By the third century BC, the island of Corsica, and Agilla, had fallen under the political control of the Carthaginians. But in approximately 240 BC the Romans supplanted the Carthaginians, and the island as a whole would remain under Roman authority until the Visigoths invaded in 410 AD. They quickly established their presence in Agilla, renaming it Rubico Rocega.

While Agilla/Rubico Rocega was at least semi-occupied throughout this period and beyond, security was a serious issue. The possibility of invasion was perpetual on the open Corsican coast, and the ravages of Mediterranean pirates were another factor that helped limit commercial activity in the area. By the mid-first millennium peasant farmers and fishermen were the prime inhabitants of what had once been a thriving community at Agilla, and it was thought their presence in this particular spot was so negligible that it would be unlikely to yield much in the way of interesting archaeological finds.
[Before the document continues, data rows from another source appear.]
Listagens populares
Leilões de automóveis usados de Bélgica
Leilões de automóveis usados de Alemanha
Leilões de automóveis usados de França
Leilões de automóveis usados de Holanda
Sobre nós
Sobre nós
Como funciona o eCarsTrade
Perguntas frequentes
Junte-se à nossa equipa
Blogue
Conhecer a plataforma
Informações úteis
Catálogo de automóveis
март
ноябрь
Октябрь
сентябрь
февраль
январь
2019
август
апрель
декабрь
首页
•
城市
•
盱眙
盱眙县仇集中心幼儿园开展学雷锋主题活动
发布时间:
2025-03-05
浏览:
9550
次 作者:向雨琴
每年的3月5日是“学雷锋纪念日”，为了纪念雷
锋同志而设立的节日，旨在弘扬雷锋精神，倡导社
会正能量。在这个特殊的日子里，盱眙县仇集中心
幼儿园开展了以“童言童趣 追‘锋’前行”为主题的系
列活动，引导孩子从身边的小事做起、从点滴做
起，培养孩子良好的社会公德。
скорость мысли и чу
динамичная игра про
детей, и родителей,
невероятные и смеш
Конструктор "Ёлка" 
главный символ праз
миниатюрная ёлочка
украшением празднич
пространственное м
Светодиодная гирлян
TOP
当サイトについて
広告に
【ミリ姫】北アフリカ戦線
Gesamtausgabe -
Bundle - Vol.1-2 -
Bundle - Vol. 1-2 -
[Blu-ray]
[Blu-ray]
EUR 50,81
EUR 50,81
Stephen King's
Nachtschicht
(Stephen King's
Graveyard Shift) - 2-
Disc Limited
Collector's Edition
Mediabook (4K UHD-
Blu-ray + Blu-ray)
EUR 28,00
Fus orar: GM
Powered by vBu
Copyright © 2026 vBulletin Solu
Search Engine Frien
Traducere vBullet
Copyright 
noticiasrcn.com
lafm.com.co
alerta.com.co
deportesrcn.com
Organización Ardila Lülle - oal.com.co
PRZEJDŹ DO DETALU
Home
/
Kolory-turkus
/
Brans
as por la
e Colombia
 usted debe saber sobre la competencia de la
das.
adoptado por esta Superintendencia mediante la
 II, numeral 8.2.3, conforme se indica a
It would now seem this assumption was incorrect, which could ultimately lead to a radical rethinking of what life was like on the northern and western Corsican coasts in the distant past.
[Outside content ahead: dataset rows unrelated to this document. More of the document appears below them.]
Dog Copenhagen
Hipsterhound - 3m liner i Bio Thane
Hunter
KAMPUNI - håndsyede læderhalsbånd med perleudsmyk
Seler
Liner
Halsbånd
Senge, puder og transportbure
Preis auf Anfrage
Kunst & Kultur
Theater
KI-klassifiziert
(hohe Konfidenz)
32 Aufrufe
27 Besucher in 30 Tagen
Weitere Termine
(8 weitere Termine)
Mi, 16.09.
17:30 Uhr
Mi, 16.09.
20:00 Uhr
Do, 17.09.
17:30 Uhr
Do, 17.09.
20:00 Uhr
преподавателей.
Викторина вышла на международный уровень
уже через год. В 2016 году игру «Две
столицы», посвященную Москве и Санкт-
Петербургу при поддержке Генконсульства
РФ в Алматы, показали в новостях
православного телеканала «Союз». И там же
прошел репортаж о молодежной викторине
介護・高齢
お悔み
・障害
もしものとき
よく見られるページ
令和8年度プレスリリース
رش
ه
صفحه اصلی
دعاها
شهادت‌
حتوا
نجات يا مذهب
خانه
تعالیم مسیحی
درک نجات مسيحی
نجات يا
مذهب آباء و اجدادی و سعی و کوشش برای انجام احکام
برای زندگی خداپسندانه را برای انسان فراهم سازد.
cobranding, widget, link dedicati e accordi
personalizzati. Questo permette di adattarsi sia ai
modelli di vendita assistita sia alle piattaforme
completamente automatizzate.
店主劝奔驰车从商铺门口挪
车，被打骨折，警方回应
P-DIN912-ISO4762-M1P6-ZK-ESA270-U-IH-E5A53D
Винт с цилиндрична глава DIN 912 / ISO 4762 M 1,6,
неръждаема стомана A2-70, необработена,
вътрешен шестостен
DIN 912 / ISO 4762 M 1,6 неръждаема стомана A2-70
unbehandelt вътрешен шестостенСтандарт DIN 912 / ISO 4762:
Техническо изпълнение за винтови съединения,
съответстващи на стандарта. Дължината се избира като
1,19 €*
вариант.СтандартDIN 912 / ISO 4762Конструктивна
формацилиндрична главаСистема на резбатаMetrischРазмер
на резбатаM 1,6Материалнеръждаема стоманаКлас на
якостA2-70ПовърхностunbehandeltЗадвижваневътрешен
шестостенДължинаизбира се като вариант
Press visit to the site of the Lower Empire necropolis of Île-Rousse, April 7, 2021. (Pascal Druelle / Inrap)

Press visit to the site of the Lower Empire necropolis of Île-Rousse, April 7, 2021. ( Pascal Druelle / Inrap)

A Deserted Village that Was Not So Deserted After All

In the time when the burials were made, Corsican social, political, and economic conditions were in flux. Rule of the island passed from the Romans to the Visigoths to the Vandals to the Ostrogoths and back to the Romans, who returned under the auspices of the Eastern Roman Empire in the year 536.
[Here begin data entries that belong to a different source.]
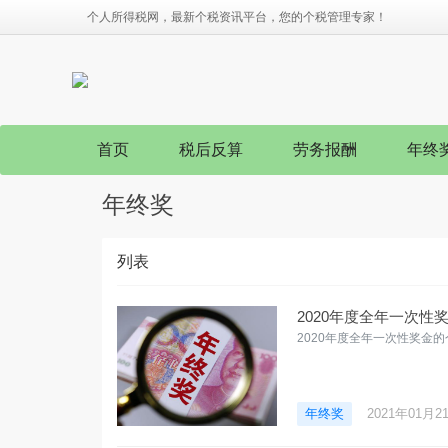
个人所得税网，最新个税资讯平台，您的个税管理专家！
首页
税后反算
劳务报酬
年终
年终奖
列表
2020年度全年一次性
2020年度全年一次性奖金
年终奖
2021年01月2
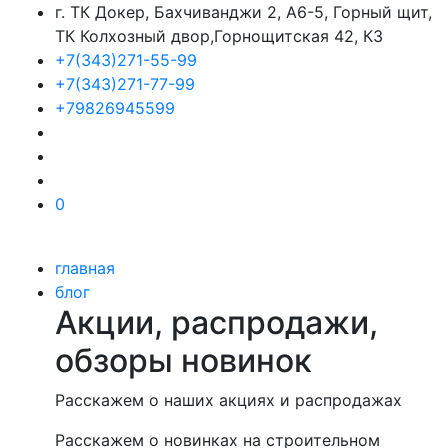
г. ТК Докер, Бахчиванджи 2, А6-5, Горный щит,
ТК Колхозный двор,Горнощитская 42, К3
+7(343)271-55-99
+7(343)271-77-99
+79826945599
0
главная
блог
Акции, распродажи,
обзоры новинок
Расскажем о наших акциях и распродажах
Расскажем о новинках на строительном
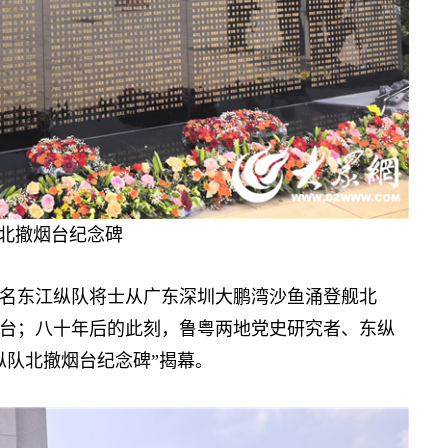
北撤烟台纪念碑
名东江纵队将士从广东深圳大鹏湾沙鱼涌登舰北
台；八十年后的此刻，鲁粤两地党史研究者、东纵
纵队北撤烟台纪念碑”揭幕。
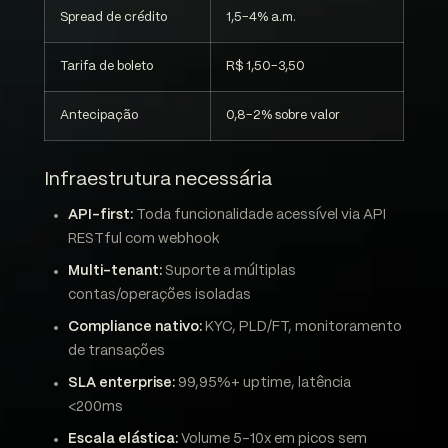
Spread de crédito
1,5-4% a.m.
Tarifa de boleto
R$ 1,50-3,50
Antecipação
0,8-2% sobre valor
Infraestrutura necessária
API-first:
Toda funcionalidade acessível via API
RESTful com webhook
Multi-tenant:
Suporte a múltiplas
contas/operações isoladas
Compliance nativo:
KYC, PLD/FT, monitoramento
de transações
SLA enterprise:
99,95%+ uptime, latência
<200ms
Escala elástica:
Volume 5-10x em picos sem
How all of this affected the ancient village of Agilla/ Rubico Rocega, which was rechristened Île-Rousse by its French founding fathers in the 18 th century, has always been a mystery. While it was believed the area was largely deserted, the discovery of the impressively populated Corsica necropolis raises the possibility that population density in the area during the mid-first millennium was greater than had been imagined.

This startling finding should invite renewed interest in northwestern Corsica among archaeologists, who may have still more fascinating ruins, artifacts, and ancient remains to discover, if they are diligent and lucky enough to explore in the right places. INRAP has confirmed that archaeological and anthropological studies under their authority will continue in Île-Rousse, meaning it may not be long before new surprises are revealed.

Top image: The Corisa necropolis was unusual as the dead were "buried" in amphorae jars like these, which were produced in north Africa for the trade of goods like olive oil and wine.                  Source: Pascal Druelle / Inrap

By Nathan Falde

Comments

That is quite fascinating, but I find the idea of repurposed amphorae to be more than doubtful. Beside the fact that those are way too large to be carried around practically when full of liquid and the walls are way to thin and irregulars to make a seaworthy container.

Plus, had it be used to transport products such as wine, oil or garum I guess there would be some visible traces of it on the inner walls, but those look pretty clean and it even actually seems that the coil which was used as a base to buildup that amphorae is still visible (alternating light and dark stripes), while typical Roman amphorae are made on a tour (well, a rotating platform) which would not be possible on a piece of this size.

It seems quite more than possible, and even much probable, that those amphorae are actually purposely and exclusively fabricated for funerary use.